## Directives:
(1) From the text on Transformers and game log data, reproduce word for word the passage starting at "At its core, the" and ending at "or mobile apps.".
(2) Answer these questions using the text on Transformers and game log data:
(a) About how many times has the paper introducing the Transformer architecture been cited?
(b) At its core, what type of prediction task is the Transformer architecture designed for?
(c) In what programming language is the simple Transformer architecture presented in the talk?
— start of Reading text —
The paper[1] introducing the Transformer architecture has been cited almost 150k times. By now, this deep learning architecture has been used for a large number of use cases. Obviously, language generation and large language models are among the most prominent use cases. However, the architecture has also been successfully employed to solve problems in computer vision and to forecast time series data to name only a few other examples.
At its core, the Transformer architecture is a deep neural network designed for sequence-to-sequence prediction tasks. E.g., mapping a sequence of words in one language to a sequence of words in another language as it is done in machine translation tasks. This architecture has recently gained attention for another application well-suited to sequence-to-sequence mapping: the analysis of telemetric log data from games[2]. While log data from games is one specific area that has been explored lately, this approach generally works for log data in other domains arising from websites or mobile apps.
In this talk, I will walk the audience through a simple Transformer architecture in Python that can be used to train a model on game log data. I will discuss the challenges of constructing a vocabulary and tokenizer based on log data. Unlike language data, game logs often contain structured events with properties, making vocabulary design non-trivial. I will highlight design choices in the model construction to balance the predictive power of the model and computational efficiency. This includes hyper-parameter selection for the model (e.g., embedding size, number of layers, etc.) and the training procedure (e.g., batch size, learning rate, etc.). I will also explain how to adapt the Transformer architecture to handle long sequences of log data efficiently, including architectural changes to the basic network.
— end of Reading text —
— start of Extracted data —
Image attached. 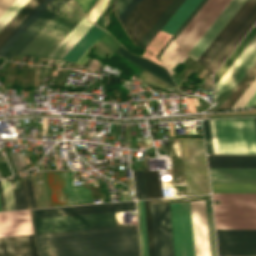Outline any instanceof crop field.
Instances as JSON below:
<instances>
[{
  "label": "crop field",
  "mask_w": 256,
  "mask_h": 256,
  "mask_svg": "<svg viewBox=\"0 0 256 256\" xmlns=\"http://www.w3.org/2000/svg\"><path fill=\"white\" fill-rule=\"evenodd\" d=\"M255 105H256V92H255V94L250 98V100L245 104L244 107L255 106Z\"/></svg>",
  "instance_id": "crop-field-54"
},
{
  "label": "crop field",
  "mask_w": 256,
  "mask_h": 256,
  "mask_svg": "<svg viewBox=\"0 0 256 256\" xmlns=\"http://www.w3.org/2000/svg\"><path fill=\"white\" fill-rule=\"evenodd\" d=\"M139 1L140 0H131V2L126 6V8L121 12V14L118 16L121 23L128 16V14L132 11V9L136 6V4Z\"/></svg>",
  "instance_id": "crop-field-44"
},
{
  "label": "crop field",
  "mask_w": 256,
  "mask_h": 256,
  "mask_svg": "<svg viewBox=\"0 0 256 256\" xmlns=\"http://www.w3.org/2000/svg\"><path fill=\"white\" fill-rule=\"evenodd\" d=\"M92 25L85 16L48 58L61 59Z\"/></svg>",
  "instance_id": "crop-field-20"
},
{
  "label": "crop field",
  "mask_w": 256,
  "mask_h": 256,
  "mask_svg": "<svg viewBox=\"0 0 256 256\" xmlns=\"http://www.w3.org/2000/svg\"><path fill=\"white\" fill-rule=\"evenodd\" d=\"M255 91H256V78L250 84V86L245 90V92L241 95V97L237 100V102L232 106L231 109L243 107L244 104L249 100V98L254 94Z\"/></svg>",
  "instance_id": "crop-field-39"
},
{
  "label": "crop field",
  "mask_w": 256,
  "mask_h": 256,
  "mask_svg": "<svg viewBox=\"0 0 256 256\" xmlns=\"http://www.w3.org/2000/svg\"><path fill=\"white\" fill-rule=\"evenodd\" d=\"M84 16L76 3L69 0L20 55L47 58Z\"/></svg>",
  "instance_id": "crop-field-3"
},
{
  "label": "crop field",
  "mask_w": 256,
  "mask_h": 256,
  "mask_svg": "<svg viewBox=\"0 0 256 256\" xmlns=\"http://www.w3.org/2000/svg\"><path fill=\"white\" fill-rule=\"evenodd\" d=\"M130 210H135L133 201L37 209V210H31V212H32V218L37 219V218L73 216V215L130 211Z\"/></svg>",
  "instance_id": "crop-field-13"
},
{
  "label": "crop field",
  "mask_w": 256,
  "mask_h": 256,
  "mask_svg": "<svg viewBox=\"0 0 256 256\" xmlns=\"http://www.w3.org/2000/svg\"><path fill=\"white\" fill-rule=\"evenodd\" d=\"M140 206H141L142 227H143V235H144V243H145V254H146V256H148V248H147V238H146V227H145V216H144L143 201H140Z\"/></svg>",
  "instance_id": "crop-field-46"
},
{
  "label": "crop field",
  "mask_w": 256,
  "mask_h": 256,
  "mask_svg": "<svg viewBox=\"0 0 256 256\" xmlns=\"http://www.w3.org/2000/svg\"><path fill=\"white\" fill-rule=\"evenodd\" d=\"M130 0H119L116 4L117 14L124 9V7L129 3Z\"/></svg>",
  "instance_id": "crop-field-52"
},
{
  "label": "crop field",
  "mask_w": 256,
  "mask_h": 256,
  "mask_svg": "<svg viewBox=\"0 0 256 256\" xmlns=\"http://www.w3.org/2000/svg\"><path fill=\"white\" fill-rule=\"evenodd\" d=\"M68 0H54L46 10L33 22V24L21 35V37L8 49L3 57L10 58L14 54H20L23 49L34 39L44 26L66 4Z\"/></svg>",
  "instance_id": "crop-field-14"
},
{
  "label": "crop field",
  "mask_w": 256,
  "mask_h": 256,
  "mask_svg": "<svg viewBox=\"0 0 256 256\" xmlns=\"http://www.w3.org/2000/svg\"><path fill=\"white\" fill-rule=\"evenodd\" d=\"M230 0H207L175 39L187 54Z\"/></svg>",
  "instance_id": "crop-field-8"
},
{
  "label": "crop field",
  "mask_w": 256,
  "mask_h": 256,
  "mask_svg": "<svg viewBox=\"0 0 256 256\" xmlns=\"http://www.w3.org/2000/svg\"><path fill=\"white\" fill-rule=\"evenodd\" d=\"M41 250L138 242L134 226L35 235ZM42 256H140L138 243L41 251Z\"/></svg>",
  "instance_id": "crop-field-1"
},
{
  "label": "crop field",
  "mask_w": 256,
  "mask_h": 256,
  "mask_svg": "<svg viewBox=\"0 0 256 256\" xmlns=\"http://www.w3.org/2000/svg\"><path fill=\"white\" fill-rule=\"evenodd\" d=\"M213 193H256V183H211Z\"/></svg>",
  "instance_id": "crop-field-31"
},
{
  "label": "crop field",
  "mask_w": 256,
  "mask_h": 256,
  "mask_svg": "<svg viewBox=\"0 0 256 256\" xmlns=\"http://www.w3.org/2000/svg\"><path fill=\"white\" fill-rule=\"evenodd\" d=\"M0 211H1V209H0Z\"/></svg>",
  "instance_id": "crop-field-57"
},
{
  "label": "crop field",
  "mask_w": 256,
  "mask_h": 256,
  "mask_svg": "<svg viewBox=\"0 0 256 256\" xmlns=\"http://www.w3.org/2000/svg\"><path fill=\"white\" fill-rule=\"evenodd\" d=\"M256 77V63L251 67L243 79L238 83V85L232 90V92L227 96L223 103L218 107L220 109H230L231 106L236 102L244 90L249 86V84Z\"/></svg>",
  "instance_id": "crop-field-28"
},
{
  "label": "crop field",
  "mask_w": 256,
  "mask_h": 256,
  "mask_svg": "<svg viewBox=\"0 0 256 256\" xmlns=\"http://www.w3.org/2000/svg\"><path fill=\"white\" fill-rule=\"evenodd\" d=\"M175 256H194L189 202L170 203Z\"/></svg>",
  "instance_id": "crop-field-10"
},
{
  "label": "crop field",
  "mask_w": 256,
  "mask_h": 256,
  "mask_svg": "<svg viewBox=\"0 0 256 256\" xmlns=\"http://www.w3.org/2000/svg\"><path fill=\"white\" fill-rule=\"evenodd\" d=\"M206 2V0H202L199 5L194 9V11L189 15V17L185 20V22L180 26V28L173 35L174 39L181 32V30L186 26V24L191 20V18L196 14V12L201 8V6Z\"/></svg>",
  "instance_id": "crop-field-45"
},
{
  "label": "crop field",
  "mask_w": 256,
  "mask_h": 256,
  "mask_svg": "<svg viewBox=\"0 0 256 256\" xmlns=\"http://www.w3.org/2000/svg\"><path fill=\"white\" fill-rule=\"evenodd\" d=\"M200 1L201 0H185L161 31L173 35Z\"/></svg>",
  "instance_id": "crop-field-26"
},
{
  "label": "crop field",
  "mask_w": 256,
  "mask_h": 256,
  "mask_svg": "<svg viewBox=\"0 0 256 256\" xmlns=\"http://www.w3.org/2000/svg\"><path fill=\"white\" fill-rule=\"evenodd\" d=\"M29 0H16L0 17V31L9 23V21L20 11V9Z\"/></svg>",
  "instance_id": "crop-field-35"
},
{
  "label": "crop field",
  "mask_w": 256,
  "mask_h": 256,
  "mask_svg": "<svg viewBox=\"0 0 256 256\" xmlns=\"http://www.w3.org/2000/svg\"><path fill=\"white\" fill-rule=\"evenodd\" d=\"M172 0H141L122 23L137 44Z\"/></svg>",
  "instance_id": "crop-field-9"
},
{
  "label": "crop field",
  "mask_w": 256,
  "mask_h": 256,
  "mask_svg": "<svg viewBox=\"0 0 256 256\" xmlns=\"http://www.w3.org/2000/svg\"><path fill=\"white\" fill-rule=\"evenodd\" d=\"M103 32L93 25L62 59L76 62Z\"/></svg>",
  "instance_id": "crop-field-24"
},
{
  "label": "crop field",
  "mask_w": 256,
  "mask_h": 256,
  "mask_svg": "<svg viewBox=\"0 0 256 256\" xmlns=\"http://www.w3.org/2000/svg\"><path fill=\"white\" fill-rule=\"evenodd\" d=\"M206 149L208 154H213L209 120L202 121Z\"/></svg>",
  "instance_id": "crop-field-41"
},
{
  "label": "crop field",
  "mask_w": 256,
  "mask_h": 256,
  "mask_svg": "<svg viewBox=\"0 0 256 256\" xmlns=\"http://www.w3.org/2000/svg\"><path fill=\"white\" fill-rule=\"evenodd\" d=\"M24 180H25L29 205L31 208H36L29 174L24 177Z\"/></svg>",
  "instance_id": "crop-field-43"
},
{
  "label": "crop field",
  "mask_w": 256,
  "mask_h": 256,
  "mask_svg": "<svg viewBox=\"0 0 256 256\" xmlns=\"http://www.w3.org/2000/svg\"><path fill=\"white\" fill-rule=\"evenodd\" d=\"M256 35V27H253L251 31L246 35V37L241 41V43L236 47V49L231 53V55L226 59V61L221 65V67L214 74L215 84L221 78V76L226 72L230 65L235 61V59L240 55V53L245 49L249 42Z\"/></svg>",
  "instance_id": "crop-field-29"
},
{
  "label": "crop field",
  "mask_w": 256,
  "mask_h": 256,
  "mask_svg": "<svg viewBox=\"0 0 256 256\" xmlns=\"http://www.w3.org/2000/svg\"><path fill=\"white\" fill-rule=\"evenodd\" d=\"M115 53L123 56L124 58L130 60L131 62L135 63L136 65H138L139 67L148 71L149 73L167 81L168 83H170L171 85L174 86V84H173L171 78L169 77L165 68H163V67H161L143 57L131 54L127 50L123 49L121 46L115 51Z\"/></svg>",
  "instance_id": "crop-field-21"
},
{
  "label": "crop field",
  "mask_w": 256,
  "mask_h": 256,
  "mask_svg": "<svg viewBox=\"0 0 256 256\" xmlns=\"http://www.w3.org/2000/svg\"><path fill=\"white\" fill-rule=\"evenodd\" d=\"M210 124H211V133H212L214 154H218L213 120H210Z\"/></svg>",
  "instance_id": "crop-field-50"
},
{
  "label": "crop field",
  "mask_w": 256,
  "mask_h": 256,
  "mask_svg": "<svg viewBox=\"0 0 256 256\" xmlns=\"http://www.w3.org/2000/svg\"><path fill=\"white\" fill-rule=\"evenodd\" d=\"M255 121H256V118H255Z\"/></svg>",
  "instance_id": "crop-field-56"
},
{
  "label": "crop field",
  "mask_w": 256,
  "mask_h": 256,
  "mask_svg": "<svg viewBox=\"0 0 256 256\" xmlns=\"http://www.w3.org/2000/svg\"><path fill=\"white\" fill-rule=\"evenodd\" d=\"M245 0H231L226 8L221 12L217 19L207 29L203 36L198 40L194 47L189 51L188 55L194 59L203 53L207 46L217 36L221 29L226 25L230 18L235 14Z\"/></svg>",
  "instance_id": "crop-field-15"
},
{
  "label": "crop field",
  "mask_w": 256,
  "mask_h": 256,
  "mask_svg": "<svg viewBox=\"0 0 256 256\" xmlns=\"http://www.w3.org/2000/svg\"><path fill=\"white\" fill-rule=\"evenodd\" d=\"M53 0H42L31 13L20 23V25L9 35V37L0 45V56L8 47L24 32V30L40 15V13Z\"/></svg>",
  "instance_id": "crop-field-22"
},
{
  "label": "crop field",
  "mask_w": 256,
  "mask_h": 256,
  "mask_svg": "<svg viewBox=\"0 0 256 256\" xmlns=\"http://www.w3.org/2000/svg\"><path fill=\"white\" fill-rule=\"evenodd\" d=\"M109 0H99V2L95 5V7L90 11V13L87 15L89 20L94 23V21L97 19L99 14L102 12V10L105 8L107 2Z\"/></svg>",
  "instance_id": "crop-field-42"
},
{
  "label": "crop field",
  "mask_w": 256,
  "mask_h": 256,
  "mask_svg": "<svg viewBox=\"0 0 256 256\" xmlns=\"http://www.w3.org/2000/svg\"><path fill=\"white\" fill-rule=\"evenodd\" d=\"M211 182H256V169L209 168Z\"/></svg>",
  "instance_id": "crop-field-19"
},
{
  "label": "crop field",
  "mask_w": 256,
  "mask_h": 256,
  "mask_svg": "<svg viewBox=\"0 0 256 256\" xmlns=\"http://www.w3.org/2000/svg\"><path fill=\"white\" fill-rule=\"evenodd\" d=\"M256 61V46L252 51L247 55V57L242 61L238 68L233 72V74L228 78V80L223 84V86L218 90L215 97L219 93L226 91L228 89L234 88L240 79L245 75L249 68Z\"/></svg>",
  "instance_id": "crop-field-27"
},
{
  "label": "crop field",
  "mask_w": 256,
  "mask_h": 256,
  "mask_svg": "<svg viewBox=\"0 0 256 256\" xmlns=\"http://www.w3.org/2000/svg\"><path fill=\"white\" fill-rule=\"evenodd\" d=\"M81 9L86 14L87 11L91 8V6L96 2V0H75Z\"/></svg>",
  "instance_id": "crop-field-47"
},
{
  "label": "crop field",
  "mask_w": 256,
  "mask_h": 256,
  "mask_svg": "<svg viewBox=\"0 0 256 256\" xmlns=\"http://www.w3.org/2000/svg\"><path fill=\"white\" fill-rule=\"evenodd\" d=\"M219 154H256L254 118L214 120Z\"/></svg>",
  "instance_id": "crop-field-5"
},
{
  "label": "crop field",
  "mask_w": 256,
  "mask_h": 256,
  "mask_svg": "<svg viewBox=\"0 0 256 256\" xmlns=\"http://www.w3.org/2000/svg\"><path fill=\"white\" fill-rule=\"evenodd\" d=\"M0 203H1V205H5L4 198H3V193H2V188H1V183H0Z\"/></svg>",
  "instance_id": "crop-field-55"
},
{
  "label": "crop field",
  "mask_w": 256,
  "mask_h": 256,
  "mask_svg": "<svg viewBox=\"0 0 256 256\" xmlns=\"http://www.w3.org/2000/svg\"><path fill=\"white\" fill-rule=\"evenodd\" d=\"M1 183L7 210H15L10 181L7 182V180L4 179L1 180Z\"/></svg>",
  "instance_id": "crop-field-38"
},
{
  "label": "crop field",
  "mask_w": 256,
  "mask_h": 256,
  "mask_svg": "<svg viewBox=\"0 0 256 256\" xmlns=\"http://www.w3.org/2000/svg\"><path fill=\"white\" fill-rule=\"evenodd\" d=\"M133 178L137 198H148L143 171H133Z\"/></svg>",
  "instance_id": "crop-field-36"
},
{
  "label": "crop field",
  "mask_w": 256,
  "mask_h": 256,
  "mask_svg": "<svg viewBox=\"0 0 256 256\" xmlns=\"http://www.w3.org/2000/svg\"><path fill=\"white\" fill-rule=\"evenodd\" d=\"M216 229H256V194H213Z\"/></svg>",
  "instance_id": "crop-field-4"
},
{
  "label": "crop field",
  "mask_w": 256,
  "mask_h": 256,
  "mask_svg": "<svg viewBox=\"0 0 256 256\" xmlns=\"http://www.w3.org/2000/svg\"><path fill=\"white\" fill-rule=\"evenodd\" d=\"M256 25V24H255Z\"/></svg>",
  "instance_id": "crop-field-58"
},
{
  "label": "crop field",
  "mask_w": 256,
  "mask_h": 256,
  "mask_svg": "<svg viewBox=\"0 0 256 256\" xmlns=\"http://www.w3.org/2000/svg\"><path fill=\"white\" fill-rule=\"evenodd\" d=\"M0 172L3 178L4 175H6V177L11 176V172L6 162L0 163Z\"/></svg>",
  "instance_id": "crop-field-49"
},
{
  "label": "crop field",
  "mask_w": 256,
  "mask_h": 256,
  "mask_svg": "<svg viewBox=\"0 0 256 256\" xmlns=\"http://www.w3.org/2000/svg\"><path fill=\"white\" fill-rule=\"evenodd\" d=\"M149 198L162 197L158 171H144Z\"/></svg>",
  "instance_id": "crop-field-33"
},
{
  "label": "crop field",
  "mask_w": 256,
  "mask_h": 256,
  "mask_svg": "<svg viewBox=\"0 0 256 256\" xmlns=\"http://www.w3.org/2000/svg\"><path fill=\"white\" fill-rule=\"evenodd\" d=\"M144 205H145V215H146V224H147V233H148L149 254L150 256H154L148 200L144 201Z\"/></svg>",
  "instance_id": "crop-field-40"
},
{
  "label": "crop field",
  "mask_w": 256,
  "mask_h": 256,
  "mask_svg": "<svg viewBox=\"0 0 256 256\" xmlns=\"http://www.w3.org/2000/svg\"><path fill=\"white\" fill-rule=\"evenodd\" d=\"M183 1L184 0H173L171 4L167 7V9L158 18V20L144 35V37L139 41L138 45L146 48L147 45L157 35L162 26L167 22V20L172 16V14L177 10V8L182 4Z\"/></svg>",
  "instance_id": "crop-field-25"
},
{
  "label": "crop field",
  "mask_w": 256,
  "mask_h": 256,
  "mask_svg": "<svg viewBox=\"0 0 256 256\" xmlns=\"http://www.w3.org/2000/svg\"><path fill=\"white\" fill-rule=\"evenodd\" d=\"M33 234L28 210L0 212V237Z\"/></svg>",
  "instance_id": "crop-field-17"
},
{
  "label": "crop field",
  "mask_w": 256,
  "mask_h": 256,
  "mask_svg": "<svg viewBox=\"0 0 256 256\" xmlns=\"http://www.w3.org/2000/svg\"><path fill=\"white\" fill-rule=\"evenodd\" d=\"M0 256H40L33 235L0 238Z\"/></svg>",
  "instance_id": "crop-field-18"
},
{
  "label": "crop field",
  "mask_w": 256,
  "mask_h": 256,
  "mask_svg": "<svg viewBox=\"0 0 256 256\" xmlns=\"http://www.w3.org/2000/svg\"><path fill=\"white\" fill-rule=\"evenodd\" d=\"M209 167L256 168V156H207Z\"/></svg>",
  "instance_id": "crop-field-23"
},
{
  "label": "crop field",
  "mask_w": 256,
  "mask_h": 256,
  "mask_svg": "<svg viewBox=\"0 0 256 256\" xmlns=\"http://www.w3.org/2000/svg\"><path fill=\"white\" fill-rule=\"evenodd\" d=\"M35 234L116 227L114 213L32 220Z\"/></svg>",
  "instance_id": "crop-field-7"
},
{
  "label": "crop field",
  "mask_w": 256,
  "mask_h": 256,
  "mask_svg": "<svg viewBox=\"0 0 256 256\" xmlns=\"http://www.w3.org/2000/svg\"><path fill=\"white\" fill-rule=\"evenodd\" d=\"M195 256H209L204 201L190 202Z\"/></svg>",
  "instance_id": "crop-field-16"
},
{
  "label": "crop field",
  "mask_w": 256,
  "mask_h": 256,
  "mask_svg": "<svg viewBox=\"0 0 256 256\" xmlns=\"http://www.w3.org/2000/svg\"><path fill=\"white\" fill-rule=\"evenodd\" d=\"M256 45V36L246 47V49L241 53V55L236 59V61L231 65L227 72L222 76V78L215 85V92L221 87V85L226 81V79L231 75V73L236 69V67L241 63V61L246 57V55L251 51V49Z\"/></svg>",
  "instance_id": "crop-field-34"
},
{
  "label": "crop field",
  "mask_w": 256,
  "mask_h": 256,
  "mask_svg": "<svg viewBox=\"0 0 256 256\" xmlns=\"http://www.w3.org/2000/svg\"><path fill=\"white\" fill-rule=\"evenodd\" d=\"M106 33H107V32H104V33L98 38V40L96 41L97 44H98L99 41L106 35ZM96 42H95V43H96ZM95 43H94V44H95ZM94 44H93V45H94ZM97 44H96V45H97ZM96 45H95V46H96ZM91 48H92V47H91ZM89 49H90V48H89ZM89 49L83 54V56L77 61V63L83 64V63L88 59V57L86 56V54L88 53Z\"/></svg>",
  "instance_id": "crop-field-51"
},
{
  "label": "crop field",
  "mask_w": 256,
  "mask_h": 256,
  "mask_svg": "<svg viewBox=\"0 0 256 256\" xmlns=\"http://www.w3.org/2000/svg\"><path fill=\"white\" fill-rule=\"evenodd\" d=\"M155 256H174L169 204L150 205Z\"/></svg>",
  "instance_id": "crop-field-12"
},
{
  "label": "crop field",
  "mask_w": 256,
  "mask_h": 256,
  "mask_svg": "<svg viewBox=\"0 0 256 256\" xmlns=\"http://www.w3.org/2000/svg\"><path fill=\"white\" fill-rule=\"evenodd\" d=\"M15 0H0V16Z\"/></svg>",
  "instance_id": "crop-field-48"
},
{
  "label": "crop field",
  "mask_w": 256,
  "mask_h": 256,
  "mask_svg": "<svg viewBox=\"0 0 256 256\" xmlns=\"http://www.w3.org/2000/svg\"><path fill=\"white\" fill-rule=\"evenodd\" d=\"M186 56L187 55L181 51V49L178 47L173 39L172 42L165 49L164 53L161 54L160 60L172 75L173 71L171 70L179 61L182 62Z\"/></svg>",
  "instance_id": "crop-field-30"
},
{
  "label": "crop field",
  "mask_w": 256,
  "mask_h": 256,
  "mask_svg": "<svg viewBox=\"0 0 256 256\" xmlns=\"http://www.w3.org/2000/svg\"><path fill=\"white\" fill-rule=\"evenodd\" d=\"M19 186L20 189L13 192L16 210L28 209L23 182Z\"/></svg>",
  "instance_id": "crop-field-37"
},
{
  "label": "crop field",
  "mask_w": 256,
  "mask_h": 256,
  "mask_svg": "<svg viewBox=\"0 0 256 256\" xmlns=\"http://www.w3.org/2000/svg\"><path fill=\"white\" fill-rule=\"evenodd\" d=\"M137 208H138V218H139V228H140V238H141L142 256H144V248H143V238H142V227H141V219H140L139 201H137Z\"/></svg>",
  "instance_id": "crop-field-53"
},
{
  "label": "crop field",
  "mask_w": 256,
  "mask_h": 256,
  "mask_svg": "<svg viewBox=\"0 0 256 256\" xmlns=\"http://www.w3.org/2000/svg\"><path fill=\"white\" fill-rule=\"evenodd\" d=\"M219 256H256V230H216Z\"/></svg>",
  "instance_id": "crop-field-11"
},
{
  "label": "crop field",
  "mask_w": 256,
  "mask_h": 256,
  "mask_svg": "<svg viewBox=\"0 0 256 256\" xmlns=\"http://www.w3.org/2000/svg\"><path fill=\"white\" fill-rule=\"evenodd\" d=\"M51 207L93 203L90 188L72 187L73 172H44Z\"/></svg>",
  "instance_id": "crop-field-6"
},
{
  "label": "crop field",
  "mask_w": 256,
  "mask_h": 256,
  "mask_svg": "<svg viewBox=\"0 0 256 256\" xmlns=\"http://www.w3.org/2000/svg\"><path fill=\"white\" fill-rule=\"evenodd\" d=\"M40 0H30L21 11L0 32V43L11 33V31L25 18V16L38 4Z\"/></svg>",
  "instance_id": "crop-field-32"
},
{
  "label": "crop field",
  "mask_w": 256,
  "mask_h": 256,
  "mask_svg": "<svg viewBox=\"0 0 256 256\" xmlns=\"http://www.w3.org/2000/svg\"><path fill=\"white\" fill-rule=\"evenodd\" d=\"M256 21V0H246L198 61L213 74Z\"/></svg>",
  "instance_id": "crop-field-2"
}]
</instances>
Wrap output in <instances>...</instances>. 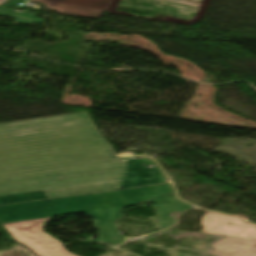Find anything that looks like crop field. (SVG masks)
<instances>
— end of Extracted data —
## Answer set:
(1)
At its core, the Transformer architecture is a deep neural network designed for sequence-to-sequence prediction tasks. E.g., mapping a sequence of words in one language to a sequence of words in another language as it is done in machine translation tasks. This architecture has recently gained attention for another application well-suited to sequence-to-sequence mapping: the analysis of telemetric log data from games[2]. While log data from games is one specific area that has been explored lately, this approach generally works for log data in other domains arising from websites or mobile apps.

(2)
(a) Almost 150k times.
(b) Sequence-to-sequence prediction tasks.
(c) Python.